Segment Start: Document excerpt

The researcher from Royal Holloway, University of London told VICE World News they show, for the first time, trees logged from Cambodian forest being illegally used as fuel in a garment factory supplying major Western brands.
“In terms of the wood burning, it was known in Cambodia and people have been talking about it, but no one has ever put a figure on it and no one has ever got actual proper footage of it,” said Parsons, who specializes in human geography.
The footage, seen by reporters last week, was shot as part of a research project by Parsons exposing the environmental destruction being wrought by supply chains in the developing world producing goods for UK consumers. The damning final report offers the best estimate yet of the amount of woodland being destroyed as Cambodian factories meet an insatiable demand for fast fashion in the West.
Through unpublished data provided exclusively to VICE World News, also directly implicated are several major Western brands—German discount retailer Lidl is the worst offender among them, in a top ten featuring household names Gap Inc, Levi Strauss and Ralph Lauren—as Parsons’ research draws a direct line between them and the environmental destruction committed by their Cambodian suppliers.
“Brands continue to say zero deforestation and zero waste to landfill, and yet many of the factories they use are burning huge amounts of forest wood,” said Parsons, who led the 18-month research project, Disaster Trade: The Hidden Footprint of UK Production Overseas, published on Oct. 13.
“One in three factories in Cambodia now burns forest wood, and those are just the ones that admit it.”

Segment End: Document excerpt
Segment Start: Provided material

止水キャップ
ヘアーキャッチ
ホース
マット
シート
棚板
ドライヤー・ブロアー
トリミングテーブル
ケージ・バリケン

Segment End: Provided material
Segment Start: Provided material

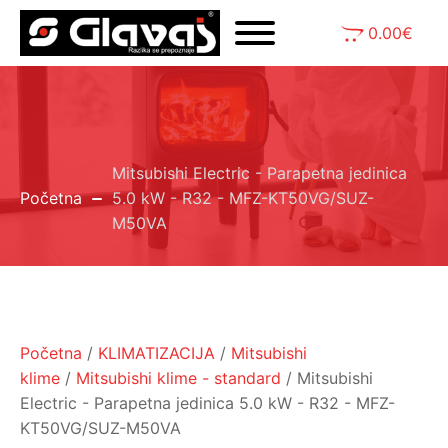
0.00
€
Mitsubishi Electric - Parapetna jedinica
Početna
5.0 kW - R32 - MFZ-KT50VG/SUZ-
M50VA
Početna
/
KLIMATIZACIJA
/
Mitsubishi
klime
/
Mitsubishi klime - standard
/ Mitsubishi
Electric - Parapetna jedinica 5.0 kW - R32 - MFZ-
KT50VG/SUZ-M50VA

Segment End: Provided material

#### Exercise instructions:
Copy the excerpt above about Cambodian garment factories burning forest wood, word for word and in full.

#### Solution for this problem:
The researcher from Royal Holloway, University of London told VICE World News they show, for the first time, trees logged from Cambodian forest being illegally used as fuel in a garment factory supplying major Western brands.
“In terms of the wood burning, it was known in Cambodia and people have been talking about it, but no one has ever put a figure on it and no one has ever got actual proper footage of it,” said Parsons, who specializes in human geography.
The footage, seen by reporters last week, was shot as part of a research project by Parsons exposing the environmental destruction being wrought by supply chains in the developing world producing goods for UK consumers. The damning final report offers the best estimate yet of the amount of woodland being destroyed as Cambodian factories meet an insatiable demand for fast fashion in the West.
Through unpublished data provided exclusively to VICE World News, also directly implicated are several major Western brands—German discount retailer Lidl is the worst offender among them, in a top ten featuring household names Gap Inc, Levi Strauss and Ralph Lauren—as Parsons’ research draws a direct line between them and the environmental destruction committed by their Cambodian suppliers.
“Brands continue to say zero deforestation and zero waste to landfill, and yet many of the factories they use are burning huge amounts of forest wood,” said Parsons, who led the 18-month research project, Disaster Trade: The Hidden Footprint of UK Production Overseas, published on Oct. 13.
“One in three factories in Cambodia now burns forest wood, and those are just the ones that admit it.”